▶ [PROBLEM TO SOLVE]: Show all the lines in the data below that include the word "Trump".

(Stored data)

^^^^^^^^^^^^^^^^

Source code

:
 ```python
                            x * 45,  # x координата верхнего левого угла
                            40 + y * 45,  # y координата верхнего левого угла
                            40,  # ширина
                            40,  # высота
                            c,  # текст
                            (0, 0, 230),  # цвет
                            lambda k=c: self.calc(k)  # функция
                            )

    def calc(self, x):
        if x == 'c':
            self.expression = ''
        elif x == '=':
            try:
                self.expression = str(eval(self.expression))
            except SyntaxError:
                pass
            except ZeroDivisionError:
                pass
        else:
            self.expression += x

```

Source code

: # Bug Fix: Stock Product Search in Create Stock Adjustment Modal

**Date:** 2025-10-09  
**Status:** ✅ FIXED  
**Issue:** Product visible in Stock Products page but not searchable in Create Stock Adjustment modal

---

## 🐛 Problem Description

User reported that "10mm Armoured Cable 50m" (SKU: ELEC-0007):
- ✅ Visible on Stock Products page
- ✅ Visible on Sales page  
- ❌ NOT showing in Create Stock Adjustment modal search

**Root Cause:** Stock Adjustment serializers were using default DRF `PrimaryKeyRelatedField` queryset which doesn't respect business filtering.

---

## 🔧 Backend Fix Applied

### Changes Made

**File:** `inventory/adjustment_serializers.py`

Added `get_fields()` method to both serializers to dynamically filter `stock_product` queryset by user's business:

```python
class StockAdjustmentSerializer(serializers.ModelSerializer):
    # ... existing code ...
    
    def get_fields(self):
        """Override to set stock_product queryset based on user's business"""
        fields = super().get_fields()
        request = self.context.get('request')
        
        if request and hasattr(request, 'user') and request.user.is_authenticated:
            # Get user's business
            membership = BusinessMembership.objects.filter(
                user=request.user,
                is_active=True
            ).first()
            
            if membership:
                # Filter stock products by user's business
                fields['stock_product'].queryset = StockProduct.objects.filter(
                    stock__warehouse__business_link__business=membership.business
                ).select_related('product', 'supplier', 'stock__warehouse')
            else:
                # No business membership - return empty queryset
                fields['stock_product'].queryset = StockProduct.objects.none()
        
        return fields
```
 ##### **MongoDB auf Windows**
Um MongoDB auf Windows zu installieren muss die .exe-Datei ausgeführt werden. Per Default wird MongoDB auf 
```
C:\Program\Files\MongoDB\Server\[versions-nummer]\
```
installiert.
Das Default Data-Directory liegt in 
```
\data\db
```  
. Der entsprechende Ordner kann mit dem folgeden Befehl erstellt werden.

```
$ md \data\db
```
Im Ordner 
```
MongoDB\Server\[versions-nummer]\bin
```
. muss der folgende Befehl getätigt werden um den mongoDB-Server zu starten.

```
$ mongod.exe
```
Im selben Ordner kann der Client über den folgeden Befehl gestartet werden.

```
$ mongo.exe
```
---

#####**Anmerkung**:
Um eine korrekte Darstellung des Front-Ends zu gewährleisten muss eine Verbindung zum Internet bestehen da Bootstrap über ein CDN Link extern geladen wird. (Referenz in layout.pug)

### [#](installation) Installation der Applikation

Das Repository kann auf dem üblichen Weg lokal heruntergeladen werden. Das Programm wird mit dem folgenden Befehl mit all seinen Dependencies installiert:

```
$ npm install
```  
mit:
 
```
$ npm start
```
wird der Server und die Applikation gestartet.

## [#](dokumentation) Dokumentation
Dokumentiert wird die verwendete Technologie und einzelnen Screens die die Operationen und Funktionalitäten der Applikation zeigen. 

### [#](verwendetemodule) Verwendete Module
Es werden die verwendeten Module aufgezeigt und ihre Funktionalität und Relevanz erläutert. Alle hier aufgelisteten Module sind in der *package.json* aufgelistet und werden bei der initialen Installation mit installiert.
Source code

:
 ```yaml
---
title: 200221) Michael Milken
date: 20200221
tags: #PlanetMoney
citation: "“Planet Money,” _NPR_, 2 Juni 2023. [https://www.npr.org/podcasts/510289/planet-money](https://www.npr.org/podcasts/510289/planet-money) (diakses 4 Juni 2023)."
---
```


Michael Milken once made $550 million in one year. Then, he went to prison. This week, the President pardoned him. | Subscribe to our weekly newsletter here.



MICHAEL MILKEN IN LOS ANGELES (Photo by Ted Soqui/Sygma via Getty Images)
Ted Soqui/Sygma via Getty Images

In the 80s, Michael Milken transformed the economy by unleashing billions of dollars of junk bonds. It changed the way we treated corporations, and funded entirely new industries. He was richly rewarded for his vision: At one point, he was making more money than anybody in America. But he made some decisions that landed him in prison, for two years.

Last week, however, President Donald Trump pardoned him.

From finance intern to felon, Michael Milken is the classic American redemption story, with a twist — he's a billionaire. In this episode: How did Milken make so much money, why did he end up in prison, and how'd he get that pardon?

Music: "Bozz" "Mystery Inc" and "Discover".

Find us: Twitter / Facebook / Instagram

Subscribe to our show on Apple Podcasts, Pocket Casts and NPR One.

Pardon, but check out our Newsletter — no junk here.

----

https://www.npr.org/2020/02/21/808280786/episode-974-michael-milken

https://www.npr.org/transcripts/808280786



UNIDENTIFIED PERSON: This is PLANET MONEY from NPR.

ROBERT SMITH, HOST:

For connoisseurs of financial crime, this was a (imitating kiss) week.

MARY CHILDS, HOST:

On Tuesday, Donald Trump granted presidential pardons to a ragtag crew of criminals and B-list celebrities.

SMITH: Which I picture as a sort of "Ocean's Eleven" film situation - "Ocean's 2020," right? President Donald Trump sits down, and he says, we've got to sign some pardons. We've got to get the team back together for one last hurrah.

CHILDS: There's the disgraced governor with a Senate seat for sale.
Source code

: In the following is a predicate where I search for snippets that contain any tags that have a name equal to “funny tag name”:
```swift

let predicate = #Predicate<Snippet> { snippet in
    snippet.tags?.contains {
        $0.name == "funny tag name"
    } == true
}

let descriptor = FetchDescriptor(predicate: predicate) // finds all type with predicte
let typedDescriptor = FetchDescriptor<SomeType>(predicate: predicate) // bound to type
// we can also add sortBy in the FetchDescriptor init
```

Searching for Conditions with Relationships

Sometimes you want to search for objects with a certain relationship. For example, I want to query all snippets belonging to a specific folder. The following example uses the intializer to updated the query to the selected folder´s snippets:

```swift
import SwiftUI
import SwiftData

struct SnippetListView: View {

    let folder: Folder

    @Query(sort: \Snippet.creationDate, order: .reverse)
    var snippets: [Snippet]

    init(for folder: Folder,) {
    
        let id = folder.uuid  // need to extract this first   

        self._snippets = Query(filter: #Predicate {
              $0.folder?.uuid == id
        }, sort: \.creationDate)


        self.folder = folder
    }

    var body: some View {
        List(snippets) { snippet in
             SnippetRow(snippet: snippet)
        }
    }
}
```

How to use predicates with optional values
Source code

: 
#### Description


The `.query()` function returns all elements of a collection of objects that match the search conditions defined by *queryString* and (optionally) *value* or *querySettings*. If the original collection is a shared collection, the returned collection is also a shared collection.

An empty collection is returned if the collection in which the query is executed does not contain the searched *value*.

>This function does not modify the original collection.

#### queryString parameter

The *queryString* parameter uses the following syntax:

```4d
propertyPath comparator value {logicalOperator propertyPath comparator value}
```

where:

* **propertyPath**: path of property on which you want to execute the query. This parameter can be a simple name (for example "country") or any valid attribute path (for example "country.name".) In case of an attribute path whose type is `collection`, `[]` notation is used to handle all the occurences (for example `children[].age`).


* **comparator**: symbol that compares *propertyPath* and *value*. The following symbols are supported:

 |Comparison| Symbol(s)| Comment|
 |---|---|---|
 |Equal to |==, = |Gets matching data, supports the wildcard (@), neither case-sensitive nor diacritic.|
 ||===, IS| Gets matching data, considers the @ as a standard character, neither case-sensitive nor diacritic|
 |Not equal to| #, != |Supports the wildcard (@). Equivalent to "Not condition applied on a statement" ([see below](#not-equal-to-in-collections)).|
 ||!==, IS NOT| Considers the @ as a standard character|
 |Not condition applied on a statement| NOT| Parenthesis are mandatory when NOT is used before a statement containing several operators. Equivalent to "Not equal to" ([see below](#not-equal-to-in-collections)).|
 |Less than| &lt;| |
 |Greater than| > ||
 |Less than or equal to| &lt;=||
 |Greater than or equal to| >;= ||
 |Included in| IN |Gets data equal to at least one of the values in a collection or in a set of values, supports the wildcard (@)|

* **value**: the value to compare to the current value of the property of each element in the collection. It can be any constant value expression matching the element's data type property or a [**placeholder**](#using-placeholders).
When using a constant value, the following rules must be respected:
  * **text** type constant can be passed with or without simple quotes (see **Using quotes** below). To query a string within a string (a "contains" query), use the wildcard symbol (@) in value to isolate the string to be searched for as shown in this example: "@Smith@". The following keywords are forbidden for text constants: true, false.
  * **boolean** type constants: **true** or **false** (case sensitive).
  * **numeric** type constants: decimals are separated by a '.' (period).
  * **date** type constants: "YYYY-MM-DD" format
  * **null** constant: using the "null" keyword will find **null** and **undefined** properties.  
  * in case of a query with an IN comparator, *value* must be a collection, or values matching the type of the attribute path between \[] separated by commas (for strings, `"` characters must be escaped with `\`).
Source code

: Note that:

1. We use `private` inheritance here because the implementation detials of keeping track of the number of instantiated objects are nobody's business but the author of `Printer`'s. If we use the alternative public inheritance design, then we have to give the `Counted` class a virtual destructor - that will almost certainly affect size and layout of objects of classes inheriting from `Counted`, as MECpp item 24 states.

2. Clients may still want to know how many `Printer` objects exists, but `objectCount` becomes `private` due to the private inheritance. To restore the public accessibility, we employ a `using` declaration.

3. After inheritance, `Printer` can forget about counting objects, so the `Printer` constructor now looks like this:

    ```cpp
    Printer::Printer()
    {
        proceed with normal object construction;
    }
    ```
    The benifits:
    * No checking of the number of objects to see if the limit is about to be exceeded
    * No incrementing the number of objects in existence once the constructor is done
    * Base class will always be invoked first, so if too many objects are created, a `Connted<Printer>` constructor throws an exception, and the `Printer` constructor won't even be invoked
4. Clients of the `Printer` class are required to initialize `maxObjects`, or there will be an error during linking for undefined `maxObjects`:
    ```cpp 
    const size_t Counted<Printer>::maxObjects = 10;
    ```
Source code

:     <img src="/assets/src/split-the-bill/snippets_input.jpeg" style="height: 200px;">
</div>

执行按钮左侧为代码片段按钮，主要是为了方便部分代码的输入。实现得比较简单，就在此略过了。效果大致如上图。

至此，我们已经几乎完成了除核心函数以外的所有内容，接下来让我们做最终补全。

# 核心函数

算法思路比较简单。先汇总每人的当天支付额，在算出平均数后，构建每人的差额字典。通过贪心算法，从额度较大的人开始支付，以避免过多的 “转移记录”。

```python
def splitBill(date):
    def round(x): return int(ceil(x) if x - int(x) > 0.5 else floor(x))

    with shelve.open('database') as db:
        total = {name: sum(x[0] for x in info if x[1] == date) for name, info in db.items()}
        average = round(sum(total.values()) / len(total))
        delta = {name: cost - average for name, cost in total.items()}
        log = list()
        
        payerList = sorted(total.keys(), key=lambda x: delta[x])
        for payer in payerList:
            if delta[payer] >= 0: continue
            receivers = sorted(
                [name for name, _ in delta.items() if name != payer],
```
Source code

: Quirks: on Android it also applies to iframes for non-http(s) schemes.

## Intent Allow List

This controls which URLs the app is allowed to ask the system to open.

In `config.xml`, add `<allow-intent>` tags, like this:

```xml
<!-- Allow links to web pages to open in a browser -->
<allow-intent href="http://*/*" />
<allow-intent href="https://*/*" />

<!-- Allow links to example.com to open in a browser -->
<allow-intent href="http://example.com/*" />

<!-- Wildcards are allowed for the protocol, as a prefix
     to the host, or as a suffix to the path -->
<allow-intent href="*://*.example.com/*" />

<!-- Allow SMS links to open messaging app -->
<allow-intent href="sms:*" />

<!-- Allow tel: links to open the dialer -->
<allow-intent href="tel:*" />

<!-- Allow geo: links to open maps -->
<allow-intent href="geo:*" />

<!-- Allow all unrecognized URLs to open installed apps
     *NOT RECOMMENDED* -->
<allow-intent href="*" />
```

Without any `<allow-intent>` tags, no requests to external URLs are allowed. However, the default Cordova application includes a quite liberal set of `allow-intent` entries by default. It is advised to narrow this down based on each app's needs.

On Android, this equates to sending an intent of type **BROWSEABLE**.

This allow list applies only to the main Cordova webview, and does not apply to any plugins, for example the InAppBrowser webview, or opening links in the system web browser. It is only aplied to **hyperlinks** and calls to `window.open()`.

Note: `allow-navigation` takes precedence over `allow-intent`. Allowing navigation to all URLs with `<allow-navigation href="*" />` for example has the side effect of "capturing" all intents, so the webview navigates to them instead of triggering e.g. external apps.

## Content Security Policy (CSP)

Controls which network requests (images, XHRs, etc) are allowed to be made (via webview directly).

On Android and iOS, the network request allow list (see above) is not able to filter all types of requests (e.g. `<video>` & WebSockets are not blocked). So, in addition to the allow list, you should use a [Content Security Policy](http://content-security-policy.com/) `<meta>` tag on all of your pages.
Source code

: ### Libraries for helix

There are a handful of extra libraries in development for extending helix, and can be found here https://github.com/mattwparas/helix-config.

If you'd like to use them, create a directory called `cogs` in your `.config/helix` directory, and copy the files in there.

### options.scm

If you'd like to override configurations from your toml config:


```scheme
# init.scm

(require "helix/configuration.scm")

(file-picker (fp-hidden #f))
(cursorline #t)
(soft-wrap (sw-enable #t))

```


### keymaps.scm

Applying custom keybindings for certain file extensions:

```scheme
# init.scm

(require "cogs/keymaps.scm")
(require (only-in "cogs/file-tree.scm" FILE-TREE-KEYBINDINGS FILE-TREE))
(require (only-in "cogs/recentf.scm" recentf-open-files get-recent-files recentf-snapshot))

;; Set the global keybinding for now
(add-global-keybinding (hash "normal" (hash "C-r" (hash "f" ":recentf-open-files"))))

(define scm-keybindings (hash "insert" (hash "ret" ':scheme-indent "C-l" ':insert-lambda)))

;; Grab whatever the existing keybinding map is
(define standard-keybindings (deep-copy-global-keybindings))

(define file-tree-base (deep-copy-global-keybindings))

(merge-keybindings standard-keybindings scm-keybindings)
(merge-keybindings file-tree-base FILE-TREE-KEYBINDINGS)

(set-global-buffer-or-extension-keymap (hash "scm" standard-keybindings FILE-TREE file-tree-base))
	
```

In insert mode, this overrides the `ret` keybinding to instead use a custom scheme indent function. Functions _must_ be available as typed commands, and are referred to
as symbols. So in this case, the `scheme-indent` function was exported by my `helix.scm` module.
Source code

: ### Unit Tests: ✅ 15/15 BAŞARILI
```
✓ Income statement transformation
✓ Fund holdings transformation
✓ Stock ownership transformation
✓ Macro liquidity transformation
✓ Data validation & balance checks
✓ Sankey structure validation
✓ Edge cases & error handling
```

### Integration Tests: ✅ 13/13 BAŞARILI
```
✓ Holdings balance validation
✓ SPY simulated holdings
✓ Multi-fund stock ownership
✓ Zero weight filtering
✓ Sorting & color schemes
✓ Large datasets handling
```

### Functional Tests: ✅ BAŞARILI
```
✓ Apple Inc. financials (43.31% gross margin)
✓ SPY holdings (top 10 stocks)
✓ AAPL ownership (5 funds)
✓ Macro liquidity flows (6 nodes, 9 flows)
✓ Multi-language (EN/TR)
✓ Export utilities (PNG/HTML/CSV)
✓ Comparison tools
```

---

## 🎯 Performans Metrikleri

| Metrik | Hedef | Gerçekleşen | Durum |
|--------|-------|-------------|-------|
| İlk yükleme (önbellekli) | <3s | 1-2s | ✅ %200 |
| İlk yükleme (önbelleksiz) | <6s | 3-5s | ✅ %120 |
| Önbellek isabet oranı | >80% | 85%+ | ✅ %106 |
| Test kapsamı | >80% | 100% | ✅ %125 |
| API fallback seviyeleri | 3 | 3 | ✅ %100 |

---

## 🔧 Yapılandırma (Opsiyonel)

^^^^^^^^^^^^^^^^

▶ [ANSWER SECTION]:
Last week, however, President Donald Trump pardoned him.
On Tuesday, Donald Trump granted presidential pardons to a ragtag crew of criminals and B-list celebrities.
SMITH: Which I picture as a sort of "Ocean's Eleven" film situation - "Ocean's 2020," right? President Donald Trump sits down, and he says, we've got to sign some pardons. We've got to get the team back together for one last hurrah.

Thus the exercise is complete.